*** Opening Provided material ***

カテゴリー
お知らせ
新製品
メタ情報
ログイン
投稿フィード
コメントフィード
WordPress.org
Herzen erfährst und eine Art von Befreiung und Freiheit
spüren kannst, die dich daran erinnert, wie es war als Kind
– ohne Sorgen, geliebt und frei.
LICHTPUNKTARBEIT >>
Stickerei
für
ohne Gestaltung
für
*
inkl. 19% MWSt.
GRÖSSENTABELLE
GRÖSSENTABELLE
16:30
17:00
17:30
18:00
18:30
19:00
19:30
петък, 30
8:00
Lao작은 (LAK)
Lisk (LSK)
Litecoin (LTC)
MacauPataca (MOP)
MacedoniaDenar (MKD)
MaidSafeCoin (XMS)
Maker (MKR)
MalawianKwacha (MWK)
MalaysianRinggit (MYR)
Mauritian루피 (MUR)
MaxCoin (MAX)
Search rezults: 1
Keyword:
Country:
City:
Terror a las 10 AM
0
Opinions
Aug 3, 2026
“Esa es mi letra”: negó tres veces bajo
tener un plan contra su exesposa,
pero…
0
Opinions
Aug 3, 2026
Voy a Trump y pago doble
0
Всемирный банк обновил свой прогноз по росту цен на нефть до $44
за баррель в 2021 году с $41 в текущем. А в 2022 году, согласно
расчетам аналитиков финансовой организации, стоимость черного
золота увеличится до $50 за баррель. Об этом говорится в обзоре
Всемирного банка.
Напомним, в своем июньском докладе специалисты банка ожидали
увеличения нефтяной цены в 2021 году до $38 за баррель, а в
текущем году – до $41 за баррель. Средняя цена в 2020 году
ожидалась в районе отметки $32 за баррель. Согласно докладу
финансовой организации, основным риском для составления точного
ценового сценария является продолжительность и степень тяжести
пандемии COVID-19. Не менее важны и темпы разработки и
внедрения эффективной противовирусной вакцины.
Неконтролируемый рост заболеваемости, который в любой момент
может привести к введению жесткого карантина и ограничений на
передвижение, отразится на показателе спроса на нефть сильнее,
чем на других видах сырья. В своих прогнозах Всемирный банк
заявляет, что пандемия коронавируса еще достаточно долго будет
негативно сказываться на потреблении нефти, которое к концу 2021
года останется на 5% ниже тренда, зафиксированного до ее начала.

*** Closing Provided material ***

**Goal of the exercise**
From the entries, give the number of lines where the string "ohne" is found, and nothing else.

**Expected answer**
2